* TEXT
##############################

Today the NEC continues to achieve its mission by presenting theater by and about black people to a culturally diverse, but under served audience and offer a unique place for black voices to sing in both harmony and discord and to conflict and debate. The NEC's repertoire includes new plays by black writers, original musicals, revivals of NEC classics, and New York premieres.
LESLIE LEE (Playwright, The First Breeze of Summer). Mr. Lee's plays include The War Party, Colored People's Time, Blues in a Broken Tongue, The Rabbit's Foot, Black Eagles, Elegy to a Down Queen, Cops and Robbers, The First Breeze of Summer, Hannah Davis, and the musicals Golden Boy, with Charles Strouse and Lee Adams; Martin, with Charles Strouse; and Phillis with Micki Grant. A new play, The Book of Lambert, will open at La MaMa ETC in February, 2009. Mr. Lee's extensive television and film work includes The Vernon Johns Story, with James Earl Jones and Mary Alice; Two Mothers, Two Sons; The Killing Floor, with Alfre Woodard and Moses Gunn; and adaptations of Richard Wright's short story, Almos' A Man, with LeVar Burton, and his own award-winning play, The First Breeze of Summer. His documentary work includes Langston Hughes, the Dreamkeeper;
The Massachusetts Fifty-Fourth Regiment; Ralph Bunche: An American Odyssey; and Culture Shock: Huckleberry Finn. Mr. Lee's many awards include an Obie, the Outer Circle Critics Award, the Arthur Miller Playwriting Award, the Audelco Best Play Award, the Isabelle Strickland Award for Excellence in the Field of the Arts, the Joe A Callahan Award, and a Tony Nomination. He currently teaches playwriting and screenwriting in the Rita and Burton Goldberg Department of Dramatic Writing Program, Tisch School of the Arts at NYU.

##############################

* REQUIRED TASKS
#1 Shorten the paragraph of the NEC program text that begins "Today the NEC continues" to two sentences, keeping its main facts.
#2 Extend the NEC program text with a few sentences that pick up after its last sentence.
The items are separate material with no connection to the NEC program text.

* MATERIAL PROVIDED
##############################

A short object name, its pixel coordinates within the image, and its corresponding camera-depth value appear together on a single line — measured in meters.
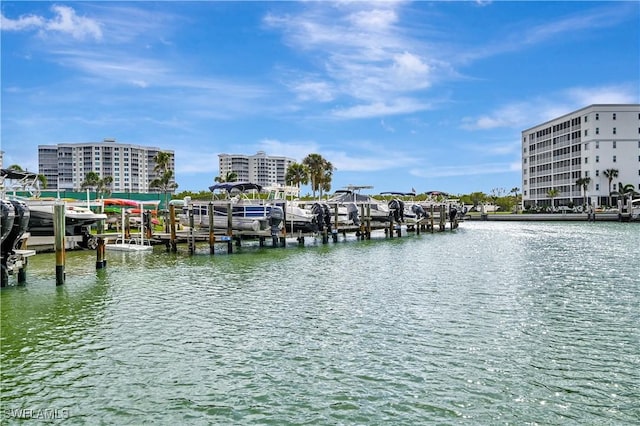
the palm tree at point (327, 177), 98.12
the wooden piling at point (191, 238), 34.28
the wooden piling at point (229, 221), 34.19
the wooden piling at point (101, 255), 25.48
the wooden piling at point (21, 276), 21.38
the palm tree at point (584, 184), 102.25
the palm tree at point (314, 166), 94.69
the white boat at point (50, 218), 30.98
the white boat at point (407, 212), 55.88
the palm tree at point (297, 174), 92.12
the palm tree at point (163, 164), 86.50
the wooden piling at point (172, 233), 34.28
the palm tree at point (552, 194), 114.10
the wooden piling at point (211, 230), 34.03
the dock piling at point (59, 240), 20.22
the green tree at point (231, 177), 92.53
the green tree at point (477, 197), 144.10
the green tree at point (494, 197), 142.65
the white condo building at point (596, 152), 103.19
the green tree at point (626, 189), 96.55
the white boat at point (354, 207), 49.88
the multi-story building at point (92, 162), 185.00
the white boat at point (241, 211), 36.69
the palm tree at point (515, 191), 161.12
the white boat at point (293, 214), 40.12
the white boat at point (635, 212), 79.31
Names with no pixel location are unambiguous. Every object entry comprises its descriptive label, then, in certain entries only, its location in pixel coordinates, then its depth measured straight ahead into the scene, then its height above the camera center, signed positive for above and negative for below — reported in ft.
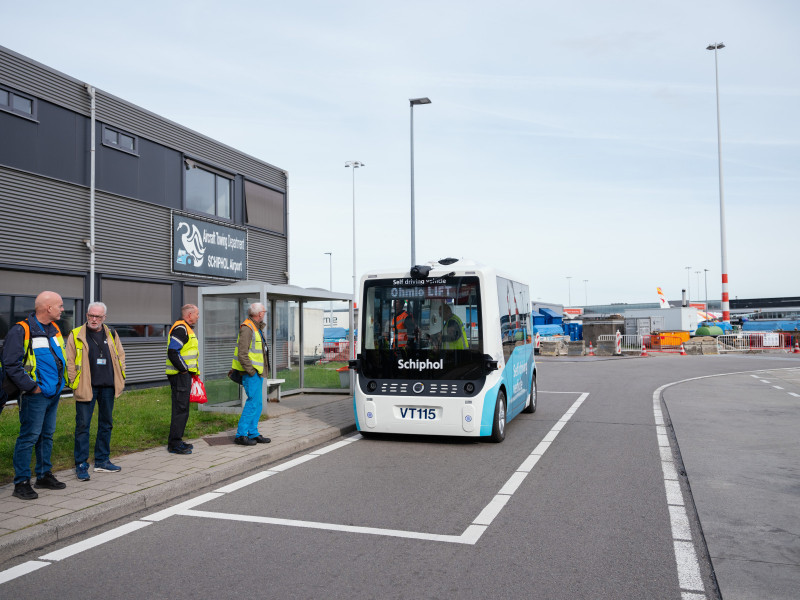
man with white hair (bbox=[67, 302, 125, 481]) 22.39 -1.61
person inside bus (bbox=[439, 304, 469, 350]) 30.53 -0.28
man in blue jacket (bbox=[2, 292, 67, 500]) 19.11 -1.25
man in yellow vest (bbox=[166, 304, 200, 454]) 25.96 -1.54
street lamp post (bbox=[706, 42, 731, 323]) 161.99 +18.96
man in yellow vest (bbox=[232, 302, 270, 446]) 28.81 -1.81
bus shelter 39.73 -0.84
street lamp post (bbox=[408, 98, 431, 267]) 75.05 +10.73
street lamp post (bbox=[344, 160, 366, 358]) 45.80 -0.36
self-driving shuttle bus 30.09 -1.25
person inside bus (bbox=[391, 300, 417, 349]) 31.19 -0.13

##############################

* RESULTS FOR THE EXERCISE
#1 The NEC still pursues its mission by staging theater by and about black people for a culturally diverse but underserved audience, giving black voices a place to sing in harmony and discord and to conflict and debate. Its repertoire covers new plays by black writers, original musicals, revivals of NEC classics, and New York premieres.

#2
SAMM-ART WILLIAMS (Playwright, Home). As a member of the Negro Ensemble Company's Acting Repertory, Mr. Williams performed in The First Breeze of Summer (Broadway), Eden, Nevis Mountain Dew, No-Where to Run . . . No-Where to Hide, Old Phantoms, and The Brownsville Raid. His NEC-produced plays are Home (Tony nomination, Outer Critics Circle Award, Drama Desk Nomination, NAACP Image Award, and the North Carolina Governor's Award) O, A Love Play, Welcome to Black River, and Eyes of the American. Mr. Williams' other plays include Woman from the Town, Cork, Brass Birds Don't Sing, Friends, In My Father's House, Welcome to Black River, Home the Musical, Conversations on a Dirt Road, The Dance on Widows' Row, The Waiting Room, and Revival. Mr. Williams' film acting credits include Blood Simple, Huckleberry Finn, The Wanderers, A Rage in Harlem, Dressed to Kill,
and Denmark Vesey's Rebellion. Television writing credits include Solomon Northup's "Odyssey", Port Royal Experiment (PBS), With Ruby and Ossie (PBS), Badges (CBS), The New Mike Hammer (CBS), Cagney and Lacey (CBS), John Henry (Showtime/Shelley Duval), John Punch (American Playhouse/PBS), Motown Returns to the Apollo (NBC), and Frank's Place (CBS, Humanitas Award). Mr. Williams was Co-Executive Producer of The Fresh Prince of Bel-Air (NBC) and Hangin' with Mr. Cooper (ABC); Executive Producer of Martin (Fox) and Good News (UPN); and Consulting Producer of the Columbia Tri-Star talk show Vibe, with host Sinbad. He has received the Guggenheim Fellowship, the National Endowment for the Arts Fellowship for Playwrighting, and the Roanoke Island Historical Association's Morrison Award.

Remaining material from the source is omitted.